Two years ago at this podium, I made the following observation:
“A test of the seriousness of G8 cooperation on the Global Partnership’s agenda will come in June in Sea Island, Georgia, where the leaders of the G8 will meet again. It has been almost two years since the G8 leaders made their pledges and any sense of urgency has been difficult for me to detect. Either the G8 will dramatically expand and refocus its threat reduction efforts, or the Global Partnership will go the way of many G8 initiatives – never reaching its full potential and leaving grave dangers as a result. I suggest that the following outcomes of the Sea Island Summit would be evidence of real G8 commitment:
- A plan for moving from pledges to project implementation
- A clear prioritization of the tasks at hand according to the risks they engender
- An agreed division of labor among the Partners to accomplish the tasks, and coordination structures to govern it
- Understandings that resolve bureaucratic obstacles to cooperation.

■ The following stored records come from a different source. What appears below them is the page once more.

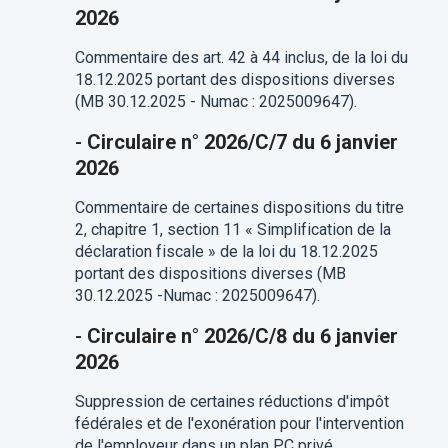
2026
Commentaire des art. 42 à 44 inclus, de la loi du
18.12.2025 portant des dispositions diverses
(MB 30.12.2025 - Numac : 2025009647).
-
Circulaire n° 2026/C/7 du 6 janvier
2026
Commentaire de certaines dispositions du titre
2, chapitre 1, section 11 « Simplification de la
déclaration fiscale » de la loi du 18.12.2025
portant des dispositions diverses (MB
30.12.2025 -Numac : 2025009647).
-
Circulaire n° 2026/C/8 du 6 janvier
2026
Suppression de certaines réductions d'impôt
fédérales et de l'exonération pour l'intervention
de l'employeur dans un plan PC privé.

- Expansion of the Global Partnership to include new members, and a simultaneous statement that the $20 billion pledged in 2002 represents a floor, rather than a ceiling, on available resources.”
As you can tell, most of this agenda remains to be accomplished. It will be up to the G8 leaders as they convene in St Petersburg in July to prove whether they are prepared to be serious about the Global Partnership and its promises. Russia’s agenda has opened the door—now is the time for us all to walk through it.
Laura Holgate, NTI Vice President of Russia/NIS programs, speaks on "Linking Energy Security and Nuclear Security" in remarks at a Moscow conference previewing the 2006 G8 Summit.